11. Technical security

  • Passwords hashed with bcrypt (12 rounds), in a dedicated table isolated from the public profile.
  • Sessions JWT signed HS256, access token valid for one hour, refresh token valid for 90 days, the latter stored as a SHA-256 hash in the database.
  • Multi-factor authentication via TOTP (RFC 6238) is mandatory for Weave super-administrator accounts and for partner-agency owner accounts; the secret is stored application-encrypted in the database.
  • Per-field application-level encryption of health data (AES-256-GCM, versioned enc:v1 / enc:v2 format, key rotation without service interruption).
  • End-to-end encryption of sensitive push-notification content (X25519 + libsodium sealed box), decrypted locally by a notification extension on the device (iOS Notification Service Extension, dedicated Android FCM service).
  • HTTP headers hardened via Helmet, strict Content-Security-Policy, HSTS preload, strict CORS, rate limiting on sensitive routes.
  • Systematic input validation via Zod at the entry of every route.
  • Strict isolation between circles: every access checks membership via the circle_memberships table.
  • Invitation and sharing tokens stored hashed (SHA-256), never in clear.
  • Cryptographic signature verification on Stripe webhooks.
  • Audit log of accesses to sensitive data, with differentiated retention: one (1) year for technical actions (login, navigation), five (5) years for medical actions and GDPR-rights evidence (erasure, portability, restriction).
  • External penetration test by an independent provider, scheduled before extended commercial launch, then annually.
  • Responsible-disclosure policy: contact@schoenfg.com.

12. Cookies & trackers

Weave only uses cookies that are strictly necessary for the service to operate (session, preferences) and, where applicable, anonymized audience-measurement cookies that are exempt from consent under CNIL recommendations.

Full details about these trackers, their lifetime and how to refuse them are available on our dedicated cookies page.

13. Data breaches

In the event of a breach likely to create a risk for your rights and freedoms, Weave notifies the French CNIL within 72 hours in accordance with article 33 of the GDPR, and informs you individually without delay where the risk is high (article 34).

Incident communications are notified to you in parallel: (1) by in-app message, available in your incident history with read-receipt acknowledgement; (2) by transactional email to the address attached to your account; (3) where the severity justifies it, by high-priority push notification.
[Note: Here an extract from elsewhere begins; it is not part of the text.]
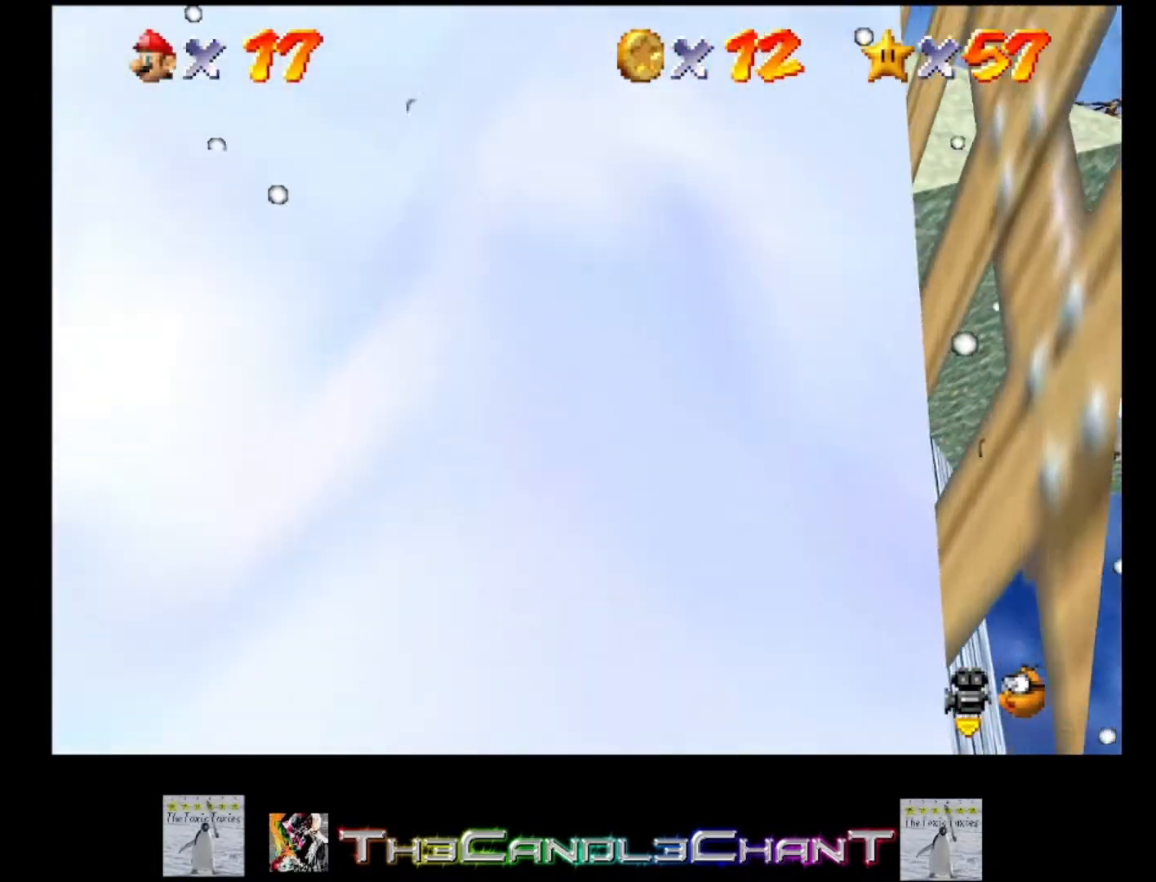
{"buttons": [], "left_stick": "up", "right_stick": "center", "events": [[33, "left_stick", "up"], [67, "A", "up"], [267, "right_stick", "left"], [367, "right_stick", "center"]]}
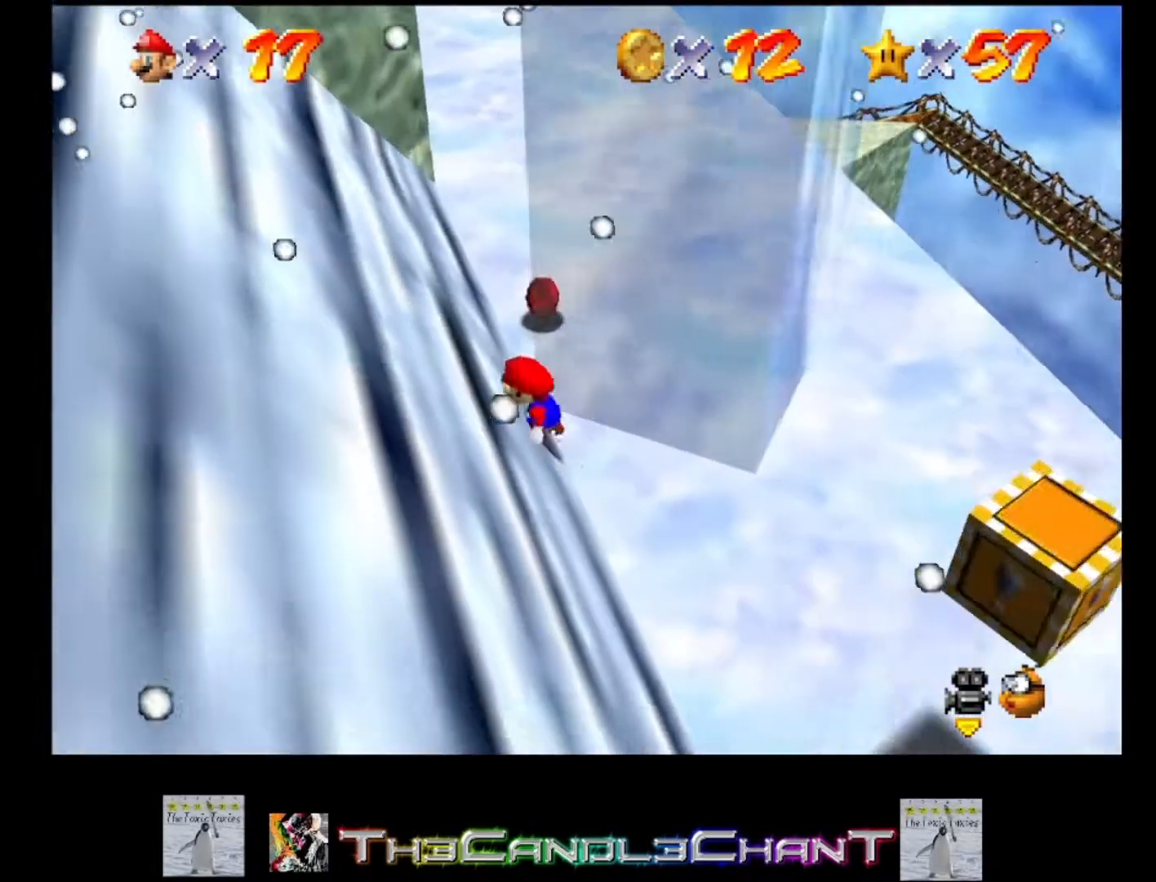
{"buttons": ["A"], "left_stick": "up", "right_stick": "center", "events": [[467, "A", "down"]]}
This communication is delivered even to users who have activated the restriction of processing (article 18), in line with the precedence of the legal duty to inform.

14. Policy changes

This policy may be updated to reflect changes to the service or to regulations. Any substantial change is notified to you by email and via an in-app banner at least 30 days before it comes into force. The last update date is shown at the top of this page.

15. Data-protection contact

Data-protection contact
Email: contact@schoenfg.com
Mail: schoenfg — Data protection, Grenoble 38000, France.

As a sole trader not required to designate a DPO under article 37 GDPR, schoenfg acts as the single point of contact for exercising your rights and for any question relating to the processing of your data.